Figure 3 is a schematic representation of a process according to the invention, further comprising additional step d) and using natural gas as the fuel.

Detailed Description

Figure 1 shows the process of the invention, comprising step a), in which calcium carbonate is calcined via combustion of methane in the presence of oxygen and carbon dioxide. This results in the generation of calcium oxide, a pure stream of carbon dioxide, and water. The carbon dioxide generated can be separated from water vapour, and then directly sequestered, resulting in a carbon neutral system. The calcium oxide generated is cooled to ambient temperature and the heat energy released is then used to drive an oxygen generation reaction by a PSA system. The oxygen generation can be fed back into step a), resulting in a form of closed loop system in which in some modes of operation no gases are released to the atmosphere. Figure 2 shows the process of the invention as outlined in figure 1, with the addition of step d). The calcium carbonate generated in step a) can be subsequently hydrated, forming calcium hydroxide (slaked lime), which is an exothermic reaction. The energy released in the hydration of calcium oxide can also be fed into the oxygen generation reaction.

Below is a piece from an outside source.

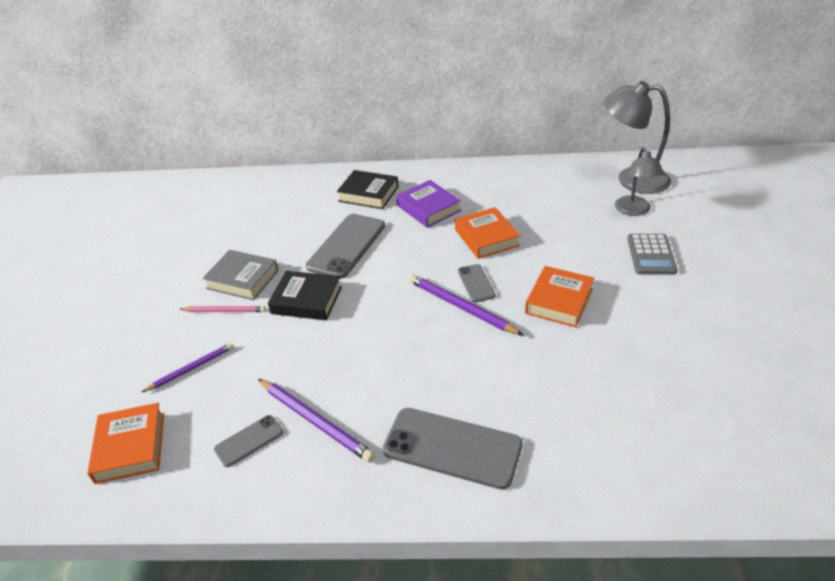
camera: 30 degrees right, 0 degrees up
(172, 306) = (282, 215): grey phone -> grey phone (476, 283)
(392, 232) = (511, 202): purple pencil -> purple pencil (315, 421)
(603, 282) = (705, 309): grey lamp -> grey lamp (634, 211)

Figure 3 shows the process of the invention comprising step a), in which calcium carbonate is calcined via combustion of natural gas in the presence of oxygen and carbon dioxide. This results in the generation of calcium oxide, and a stream of carbon dioxide and water vapour. The carbon dioxide and water vapour is then transferred to a condenser, where pure carbon dioxide is separated and can then be sequestered. The steam released from the condenser can then be partly recycled in the system, and also partly used to drive an oxygen generation reaction by a PSA system. The oxygen generated can be fed back into step a), resulting in a form of closed loop system, as described above.